## EXTRACTED TEXT
Carpenter is directly on point here – Velocity’s information was confidential, stored and analyzed by the company’s proprietary, in-house software, and was crucial to run Velocity’s business. Velocity had an interest in keeping this information private and required their employees to sign several confidentiality agreements. Thus, the information in question was confidential, creating a property right and qualifying for protection under the mail and wire fraud statutes.

The Court dismissed Hager’s argument that Skilling applied, saying the issue there concerned an “intangible right of honest services.” Court held that Skilling actually broadened the existing statutes, including protections for both property rights and the intangible right of honest services. The Court never explicitly overruled Carpenter, and each case involves distinctive rights protected by the wire and mail fraud statutes.

Hager’s argument that only trade secrets as defined by state law are protected under the statute also failed. The Court found there was insufficient authority to support this assertion. The Court also rejected the rest of Hager’s arguments in turn:

  • His wife was not entitled to be granted immunity, and there was no evidence of government abuse from failing to do so.

## DATASET SECTION
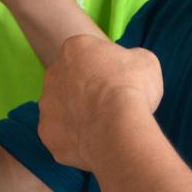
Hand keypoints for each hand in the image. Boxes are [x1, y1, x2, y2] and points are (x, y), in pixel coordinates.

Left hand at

## ASSIGNMENT
Pick up the write-up on Hager's wire and mail fraud case, above the material, right after its last bullet point.

## OUTPUT OF THE TASK
  • The court refused to allow testimony from an expert comparing a similar lawsuit involving Velocity, wherein they were accused of taking propriety information. The trial court denied the admission based on relevance and hearsay grounds. The Court found no reversible error, finding the evidence of a prior criminal prosecution of Velocity was, at best, tangential. Hager was allowed to cross-examine witnesses on the previous lawsuit concerning confidentiality and for impeachment – but he failed to do so.


  • Hager moved to sever tax fraud counts under Federal Rule of Criminal Procedure 14, which was denied. The denial of a motion to sever is reviewed using ‘exceeding deference’ to the trial court’s decision, and there must be evidence that failure to do so caused an unfair trial. Severance remains in the sound discretion of the trial court. His grounds for requesting severance based on fear that cross-examination of a witness would elicit compromising evidence was not compelling. The sole purpose of cross-examination is to impeach witnesses – therefore, this ‘prejudice’ was neither extraordinary nor warranted severance.

The Court, in this opinion, maintained its broad interpretation of information that is subject to the protection of mail and wire fraud statutes.  A good case to know in this exceedingly complex area.